Could it be a fulgurite?
posted by The otter lady at 6:43 PM on July 15, 2018 [8 favorites]


Maybe it is just a piece of art. You've aced it for these years.
posted by AugustWest at 6:59 PM on July 15, 2018 [2 favorites]


Response by poster: It has old, dried up lichen on one side of it, so it appears to be something that was outside for a long time before it was found and mounted. Maybe with just the lichen side exposed?
posted by fimbulvetr at 7:05 PM on July 15, 2018


I was going to suggest coprolite but I like Otter Lady’s suggestion better and it makes sense, too. I imagine a ham radio operator might have a large antenna that could get struck now and again. They turned it into an art sculpture!
posted by amanda at 7:42 PM on July 15, 2018


A burl?
posted by fussbudget at 7:43 PM on July 15, 2018


Response by poster: Definitely not a burl .. it isn’t wood.
posted by fimbulvetr at 8:06 PM on July 15, 2018


I'm fairly certain that's a calcareous sponge, based on the texturing of the sides and the opening (osculum) on top. Could be either recent or fossil. Is it light & porous, or dense & heavy?
posted by wps98 at 8:25 PM on July 15, 2018 [1 favorite]


Response by poster: Dense and heavy, and there are embedded rocks and stuff in the stone matrix.
posted by fimbulvetr at 8:36 PM on July 15, 2018


My first thought was that somebody once Thought that it was frozen lightning or a fossil something. But that doesn’t mean it is.

Me, I think it’s great you kept it and displayed it for 30 years but maybe it’s just an interesting lump of Earth, and that’s why it was left in a parking lot long ago...

Nice lichens too. I would call it a lichen rock.
posted by SaltySalticid at 9:40 PM on July 15, 2018 [1 favorite]


It's a Chinese Scholar's Rock.
posted by Toddles at 9:58 PM on July 15, 2018 [2 favorites]


Remember that scene from Joe Dirt?
posted by TheNegativeInfluence at 11:01 PM on July 15, 2018 [1 favorite]


Makes me think of a small termite mound. I can't find a better image, but I've seen similar mounts in natural history collections and the description fits.
posted by pendrift at 11:47 PM on July 15, 2018 [2 favorites]


I'm fairly certain that's a calcareous sponge, … either recent or fossil.

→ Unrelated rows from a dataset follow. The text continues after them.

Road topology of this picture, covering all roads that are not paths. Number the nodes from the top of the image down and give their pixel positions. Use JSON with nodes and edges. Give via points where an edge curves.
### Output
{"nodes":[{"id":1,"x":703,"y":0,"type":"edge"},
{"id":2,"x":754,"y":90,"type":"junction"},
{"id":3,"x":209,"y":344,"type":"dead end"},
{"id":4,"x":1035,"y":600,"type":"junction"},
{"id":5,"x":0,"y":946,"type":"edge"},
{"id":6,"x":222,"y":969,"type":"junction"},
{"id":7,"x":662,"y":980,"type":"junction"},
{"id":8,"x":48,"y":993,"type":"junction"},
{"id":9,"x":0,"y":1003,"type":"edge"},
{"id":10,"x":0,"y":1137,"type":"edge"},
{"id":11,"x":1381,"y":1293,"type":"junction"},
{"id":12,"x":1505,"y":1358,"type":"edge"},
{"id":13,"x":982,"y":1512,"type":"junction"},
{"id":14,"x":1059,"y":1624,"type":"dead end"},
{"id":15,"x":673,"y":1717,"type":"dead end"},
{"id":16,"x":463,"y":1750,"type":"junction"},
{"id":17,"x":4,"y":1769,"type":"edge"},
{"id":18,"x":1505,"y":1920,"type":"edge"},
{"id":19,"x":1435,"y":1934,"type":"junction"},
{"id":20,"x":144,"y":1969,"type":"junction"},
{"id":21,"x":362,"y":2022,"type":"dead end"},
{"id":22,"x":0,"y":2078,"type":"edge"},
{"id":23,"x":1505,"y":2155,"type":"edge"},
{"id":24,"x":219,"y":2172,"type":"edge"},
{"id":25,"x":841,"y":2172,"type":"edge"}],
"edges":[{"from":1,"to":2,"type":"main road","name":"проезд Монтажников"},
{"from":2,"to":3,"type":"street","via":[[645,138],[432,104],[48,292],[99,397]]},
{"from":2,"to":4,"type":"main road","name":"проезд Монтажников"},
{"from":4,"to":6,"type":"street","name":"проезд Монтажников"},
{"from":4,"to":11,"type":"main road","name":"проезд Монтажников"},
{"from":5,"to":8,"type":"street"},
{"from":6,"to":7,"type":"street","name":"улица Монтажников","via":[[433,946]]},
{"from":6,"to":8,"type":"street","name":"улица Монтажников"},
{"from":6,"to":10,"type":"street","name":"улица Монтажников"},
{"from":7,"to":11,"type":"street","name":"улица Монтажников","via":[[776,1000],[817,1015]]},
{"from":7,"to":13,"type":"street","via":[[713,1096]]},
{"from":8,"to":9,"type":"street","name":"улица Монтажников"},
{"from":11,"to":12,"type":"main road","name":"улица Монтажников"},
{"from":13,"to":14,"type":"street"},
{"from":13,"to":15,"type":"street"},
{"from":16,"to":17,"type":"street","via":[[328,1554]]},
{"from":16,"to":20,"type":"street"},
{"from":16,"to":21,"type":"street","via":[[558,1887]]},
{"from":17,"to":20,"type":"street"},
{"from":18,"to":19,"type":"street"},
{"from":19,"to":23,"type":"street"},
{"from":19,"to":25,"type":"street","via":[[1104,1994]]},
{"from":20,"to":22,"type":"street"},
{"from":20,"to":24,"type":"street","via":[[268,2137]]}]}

I think fossil sea sponge is right. Check out this example.
posted by musicinmybrain at 5:10 AM on July 16, 2018


Response by poster: It doesn't look like a fossil... it is a conglomerate of a wide variety of small rocks and pebbles.
posted by fimbulvetr at 6:12 AM on July 16, 2018


Response by poster: It does look a lot like a sponge though, what with the shape and hole.
posted by fimbulvetr at 6:13 AM on July 16, 2018


If it's a calcareous or siliceous sponge it was likely growing in a high-energy environment like a forereef, in which case it wouldn't be unusual to find it imbedded in conglomerate. Fossil photos on the internet are going to have the surrounding material cleaned off as much as possible. The one side with lichens suggests that side was exposed in an outcrop. If it was from the Rochester area, there are a lot fossils around there from the mid-Paleozoic, when there were a lot of reefs with sponges.

These seem pretty similar to the Thing:

http://www.thefossilforum.com/index.php?/gallery/image/43953-cf-cylindrophyma-sp-zittel-1878/&browse=1

http://woostergeologists.scotblogs.wooster.edu/2015/09/18/woosters-fossils-of-the-week-calcareous-sponges-from-the-middle-jurassic-of-southern-israel/
posted by wps98 at 8:46 AM on July 16, 2018


Trot it in to the geology department at the nearest university and ask whether it's a fossilized sponge or lightning-strike pottery.
posted by Don Pepino at 11:27 AM on July 16, 2018


That looks like slag to me.
posted by adiabatic at 12:15 PM on July 16, 2018


Looks like part of an animal burrow. Where they compact the earth around the inside of the tunnels instead of carrying it out. (You don't see giant mounds of dirt outside of burrows that are near enough to be the volume of the burrow. This might leave an area of compacted earth that with weather became even more solid. Then it was dug up or eroded out.